(Collected data)
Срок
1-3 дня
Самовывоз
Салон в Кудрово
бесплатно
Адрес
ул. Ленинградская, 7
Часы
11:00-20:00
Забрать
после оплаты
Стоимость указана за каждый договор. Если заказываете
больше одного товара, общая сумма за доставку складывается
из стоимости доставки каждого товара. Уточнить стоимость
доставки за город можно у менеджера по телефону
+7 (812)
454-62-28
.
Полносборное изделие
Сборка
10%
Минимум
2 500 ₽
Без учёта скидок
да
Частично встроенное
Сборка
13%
--
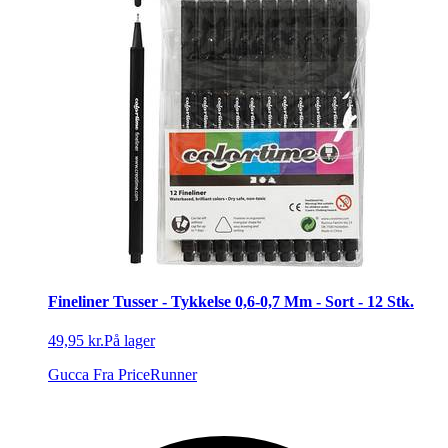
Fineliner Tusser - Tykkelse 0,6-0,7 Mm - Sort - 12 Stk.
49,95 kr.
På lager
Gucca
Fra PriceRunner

* [REQUIRED ACTION]
Where the string "товара" occurs in the data, return the whole line.

* [EXERCISE RESPONSE]
больше одного товара, общая сумма за доставку складывается
из стоимости доставки каждого товара. Уточнить стоимость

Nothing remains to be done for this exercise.